BEGIN

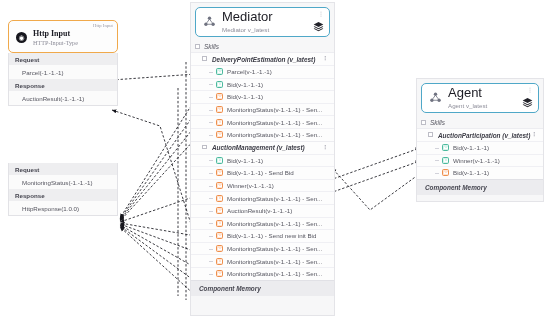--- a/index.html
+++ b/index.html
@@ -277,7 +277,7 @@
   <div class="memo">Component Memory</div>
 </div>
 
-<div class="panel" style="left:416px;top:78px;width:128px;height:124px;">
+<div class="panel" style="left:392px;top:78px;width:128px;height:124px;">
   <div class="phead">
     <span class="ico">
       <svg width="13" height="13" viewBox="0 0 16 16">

END

→ Exercise: Would you please retype the material above exactly and leave out each picture?

→ Output for this exercise:
--- a/index.html
+++ b/index.html
@@ -277,7 +277,7 @@
   <div class="memo">Component Memory</div>
 </div>
 
-<div class="panel" style="left:416px;top:78px;width:128px;height:124px;">
+<div class="panel" style="left:392px;top:78px;width:128px;height:124px;">
   <div class="phead">
     <span class="ico">
       <svg width="13" height="13" viewBox="0 0 16 16">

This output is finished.